# Distance in Respect to Time

• Mar 19th 2009, 12:11 PM
Dragon
Distance in Respect to Time
A Particle moves along the x axis so that at time t its position is given by x(t)=sin( pi t^2)
(A.)Find the Velocity at time t
(B.)Find the acceleration of time t
(C.)For What Value of t does the particle change direction
(D.)All Values of t that the particle is moving to the left
• Mar 19th 2009, 02:10 PM
Prove It
Quote:

Originally Posted by Dragon
A Particle moves along the x axis so that at time t its position is given by x(t)=sin( pi t^2)
(A.)Find the Velocity at time t
(B.)Find the acceleration of time t
(C.)For What Value of t does the particle change direction
(D.)All Values of t that the particle is moving to the left

a) The velocity is the derivative of position.

b) The acceleration is the derivative of velocity, or the second derivative of position.

c) Find the turning point by setting the velocity to 0 and solving for t.

d) All values of t so that the velocity is positive.
• Mar 19th 2009, 02:44 PM
Soroban
Hello, Dragon!

Quote:

A particle moves along the x axis so that at time $\displaystyle t$ its position is given by: .$\displaystyle x(t)\:=\:\sin\left(\pi t^2\right)$

(A) Find the velocity at time $\displaystyle t.$

Velocity is the derivative of the position function.

. . $\displaystyle v(t) \;=\;x'(t) \;=\;2\pi t\cos(\pi t^2)$

Quote:

(B) Find the acceleration at time $\displaystyle t.$
Acceleration is the derivative of the velocity function.

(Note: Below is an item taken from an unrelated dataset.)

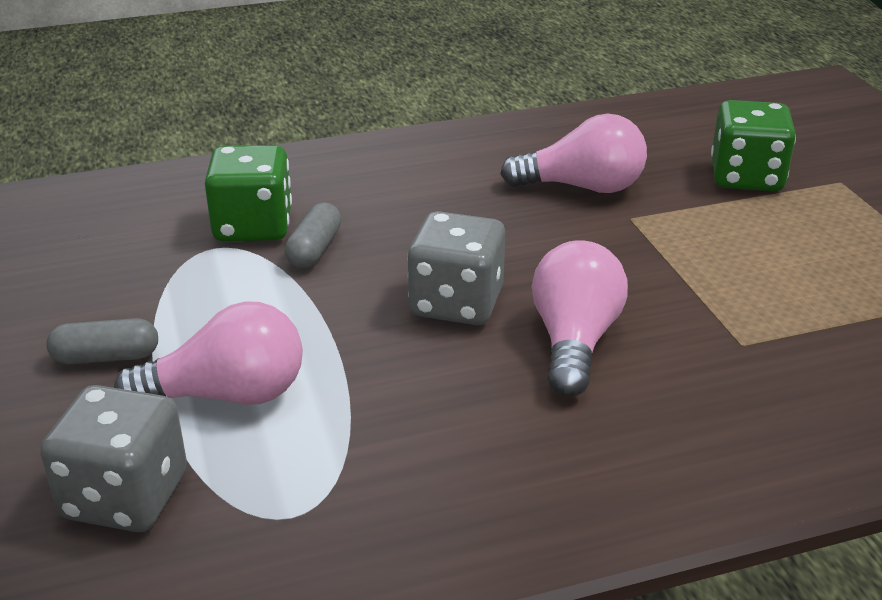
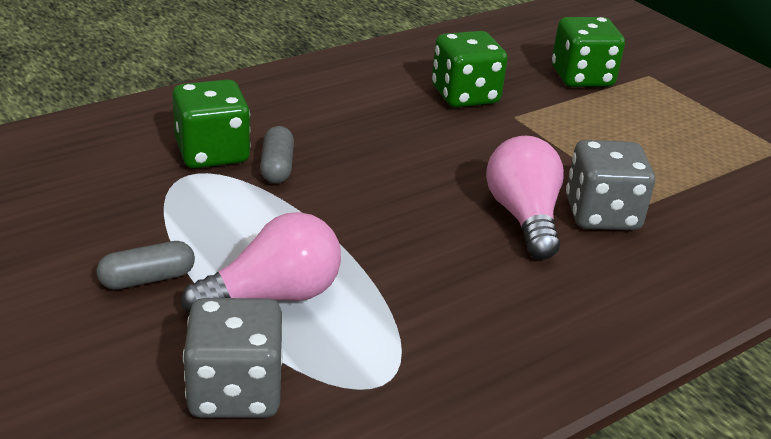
camera: 20 degrees left, 0 degrees up
(456, 303) = (418, 198): grey dice -> grey dice (602, 214)
(582, 187) = (465, 95): pink light bulb -> green dice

. . $\displaystyle a(t) \;=\;v'(t)\;=\;2\pi t\cdot\left[-2\pi t\sin(\pi t^2)\right] + 2\pi\cdot\cos(\pi t^2)$

. . . . . . $\displaystyle a(t) \;=\;-4\pi^2t^2\sin(\pi t^2) + 2\pi\cos(\pi t^2)$

Quote:

(C) For what value of $\displaystyle t$ does the particle change direction?
Big hint: In order to change direction, the particle must come to a stop.
. .
The question becomes: When is the velocity equal to zero?

We have: .$\displaystyle 2\pi t\cos(\pi t^2) \:=\:0$

. . $\displaystyle (1)\;\;2\pi t \:=\:0 \quad\Rightarrow\quad\boxed{ t \:=\:0}$

. . $\displaystyle (2)\;\;\cos(\pi t^2) \:=\:0 \quad\Rightarrow\quad \pi t^2 \:=\:\frac{\pi}{2} + n\pi \quad\Rightarrow\quad t^2 \:=\:\frac{1}{2} + n \:=\:\frac{2n+1}{2}$

. . . . .$\displaystyle \boxed{t \;=\;\pm\sqrt{\frac{2n+1}{2}}}$ . for any integer $\displaystyle n \geq 0$

Quote:

(D) All values of $\displaystyle t$ that the particle is moving to the left.
This part is very messy ... I'm still working on it.

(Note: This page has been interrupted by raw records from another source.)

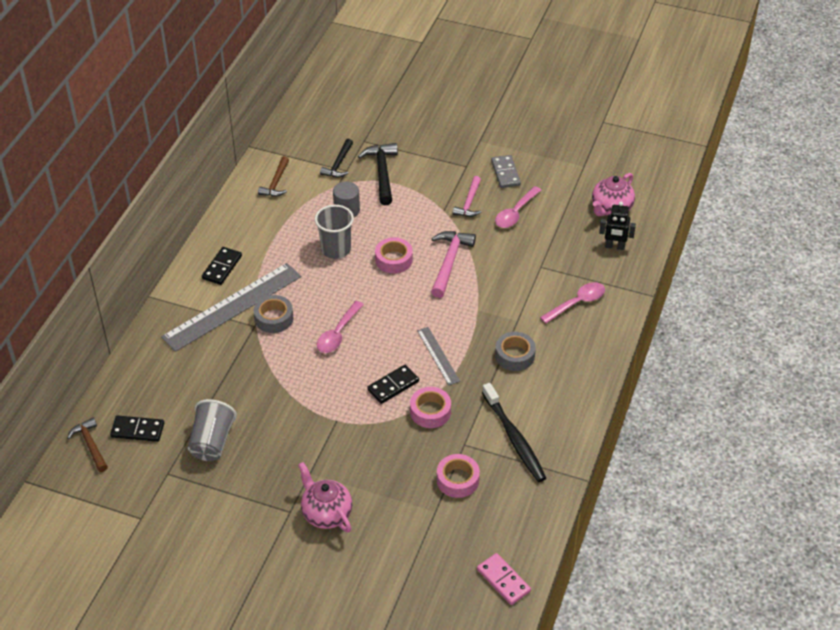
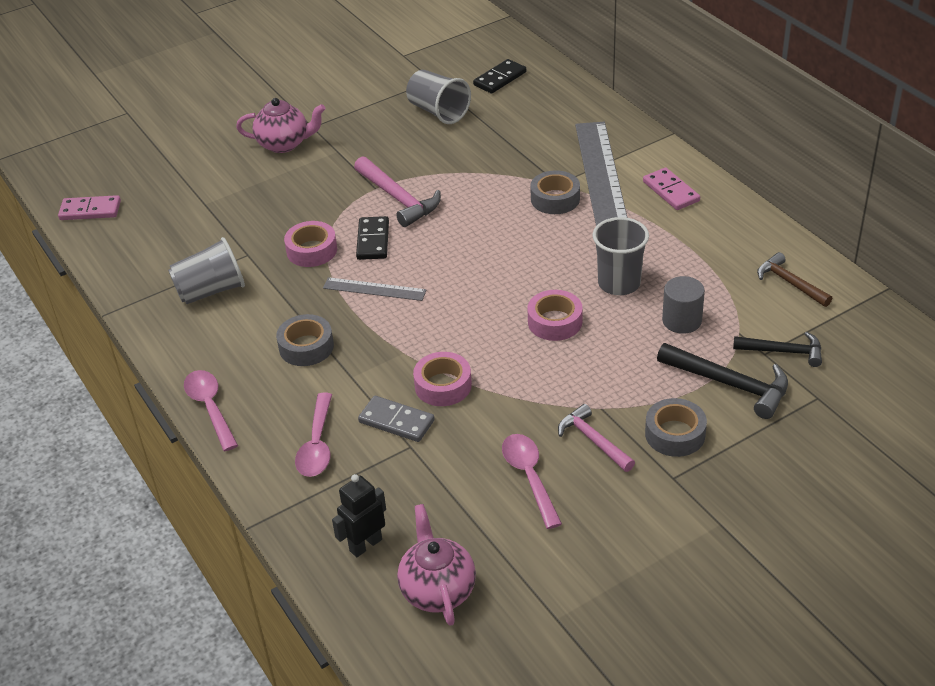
camera: 130 degrees right, 5 degrees down
(90, 445) = (511, 52): brown hammer -> none
(222, 267) = (671, 191): black domino -> pink domino
(338, 164) = (783, 351): black hammer -> black hammer turned 135 degrees clockwise
(338, 334) = (485, 233): pink spoon -> pink spoon (210, 407)
(437, 177) = (675, 434): none -> grey tape
(449, 262) = (503, 367): pink hammer -> pink hammer (398, 199)
(457, 480) = (216, 231): pink tape -> pink tape (443, 386)
(505, 173) = (620, 512): grey domino -> grey domino (396, 421)
(514, 438) = (211, 291): black toothbrush -> grey cup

If the particle is moving to the left, its velocity is negative.

We have: .$\displaystyle 2\pi t\cos(\pi t^2) \:<\:0$

. . Good luck!

• Mar 19th 2009, 06:15 PM
OnMyWayToBeAMathProffesor
Thank you so much, I found where i had made a tiny mistake. as for (d) i just grpaghed it and the answers i came up with was, the particle between -1 and 1 moves to the left from $\displaystyle \frac{-\sqrt2}{2}$ to $\displaystyle 0$ and from $\displaystyle \frac{\sqrt2}{2}$ to $\displaystyle 1$